C’est le cas justement pour le passage qui nous intéresse mais aussi, par exemple, dans l’énoncé suivant qui avait été révélé pour condamner le proxénétisme auquel se livraient des arabes de l’époque de la révélation avec les femmes esclaves qu’ils possédaient :

وَلَا تُكْرِهُوا فَتَيَاتِكُمْ عَلَى الْبِغَاءِ إِنْ أَرَدْنَ تَحَصُّنًا لِتَبْتَغُوا عَرَضَ الْحَيَاةِ الدُّنْيَا

(…) et, dans votre recherche des profits passagers de la vie présente, ne contraignez pas vos femmes esclaves à la prostitution si elles veulent rester chastes (…) (24 :33)

Ce passage ne signifie évidemment pas que si les femmes en question ne souhaitaient pas rester chastes, il était permis de les contraindre à se prostituer ; cette formulation vise, en sus d’interdire le proxénétisme, à mettre aussi l’emphase sur le fait que la gravité de ce péché est amplifiée quand la femme qui est contrainte à se prostituer souhaite rester chaste.

On retrouve un procédé similaire dans le passage coranique suivant par le biais duquel Allah s’adressait à l’origine aux référents religieux des « Banoû Isrâïl » qui dissimulaient les vérités contenues dans leur source religieuse concernant le Prophète Mouhammad (sallallâhou ‘alayhi wa sallam), et ce, principalement pour ne pas perdre les avantages matériels dont ils pouvaient jouir à cause de leur position et de leur autorité chez leurs coreligionnaires :

وَلَا تَشْتَرُوا بِآيَاتِي ثَمَنًا قَلِيلًا

« (…) et ne troquez pas Mes Âyât (c’est-à-dire les énoncés révélés, que ce soit ceux contenus dans votre texte sacré que ceux présents dans le Qour’aane en particulier ceux qui témoignent de la véracité du Prophète Mouhammad (sallallâhou ‘alayhi wa sallam) et ordonnent de croire en lui et de le suivre) contre un petit prix (c’est-à-dire des faveurs et des avantages liés à la vie présente) (…) » (2 :43)

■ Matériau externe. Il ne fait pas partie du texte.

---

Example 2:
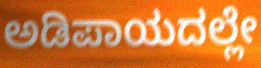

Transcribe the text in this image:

ಅಡಿಪಾಯದಲ್ಲೇ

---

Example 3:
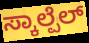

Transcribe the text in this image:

ಸ್ಕಾಲ್ಪೆಲ್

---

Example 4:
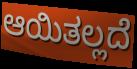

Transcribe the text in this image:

ಆಯಿತಲ್ಲದೆ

Il est évident que la condamnation de troquer les Âyât d’Allah n’est pas limitée au cas où le prix demandé est faible : cette interdiction est absolue et elle s’applique quelle que soit la valeur que l’on accorde à la contrepartie.

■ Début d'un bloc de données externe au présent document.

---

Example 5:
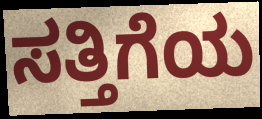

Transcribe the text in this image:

ಸತ್ತಿಗೆಯ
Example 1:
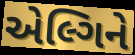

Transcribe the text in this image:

એલ્ગિને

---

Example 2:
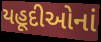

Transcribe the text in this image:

યહૂદીઓનાં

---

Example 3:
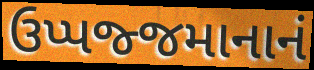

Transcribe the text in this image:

ઉપ્પજ્જમાનાનં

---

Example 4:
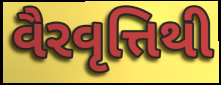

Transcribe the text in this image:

વૈરવૃત્તિથી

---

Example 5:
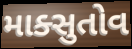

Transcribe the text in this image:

માક્સુતોવ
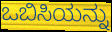
ಒಬಿಸಿಯನ್ನು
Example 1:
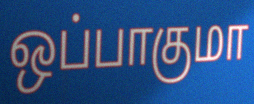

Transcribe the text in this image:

ஒப்பாகுமா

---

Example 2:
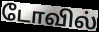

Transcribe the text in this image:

டோவில்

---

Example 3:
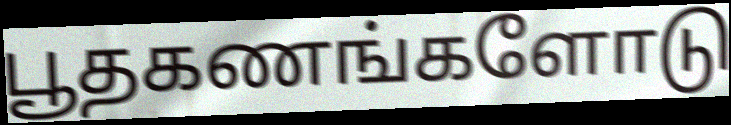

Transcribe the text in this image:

பூதகணங்களோடு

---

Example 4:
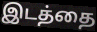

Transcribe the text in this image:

இடத்தை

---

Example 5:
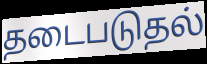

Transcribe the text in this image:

தடைபடுதல்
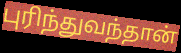
புரிந்துவந்தான்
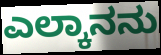
ಎಲ್ಕಾನನು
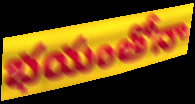
భయంతోనా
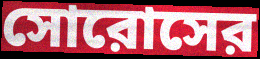
সোরোসের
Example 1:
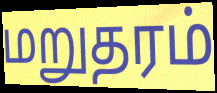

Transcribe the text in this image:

மறுதரம்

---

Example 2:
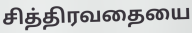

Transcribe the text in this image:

சித்திரவதையை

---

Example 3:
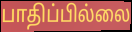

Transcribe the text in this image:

பாதிப்பில்லை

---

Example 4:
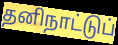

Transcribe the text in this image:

தனிநாட்டுப்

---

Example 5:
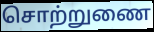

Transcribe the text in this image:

சொற்றுணை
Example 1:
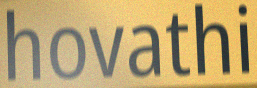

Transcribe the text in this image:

La mention de « thamanan qalîlâ » (petit prix) vise ici à attirer l’attention de l’interlocuteur sur le fait que, dans tous les cas, ce  serait une bien mauvaise affaire que de troquer ce qui peut garantir l’agrément d’Allah, Sa récompense et le salut éternel dans l’Au-delà contre des choses qui, quelle que soit l’importance qu’ils y accordent, ne représentent, au final, pratiquement rien dans ce monde éphémère et limité… un monde qui, dans sa totalité, n’a lui-même aucune espèce de valeur et de consistance face à l’Autre.  Le Prophète Mouhammad (sallallâhou ‘alayhi wa sallam) disait :

ما الدنيا في الآخرة إلا كمثل ما يجعل أحدكم أصبعه في اليم فلينظر بم ترجع

« Par Allah ! Le bas monde face à l’Autre est à l’exemple de l’un d’entre qui plongerait son doigt dans l’océan… qu’il observe donc ce qu’il récupère. »

(Boukhâri et Mouslim)

Wa Allâhou A’lam !


[1] Ce terme désigne notamment les intérêts exigés des débiteurs qui ne sont pas en mesure de rembourser leurs dettes à l’échéance prévue

[2] Dans les obligations portant sur un prêt d’argent, l’anatocisme désigne la capitalisation des intérêts. En droit français, cette pratique est réglementée par l’article 1343-2 du Code civil.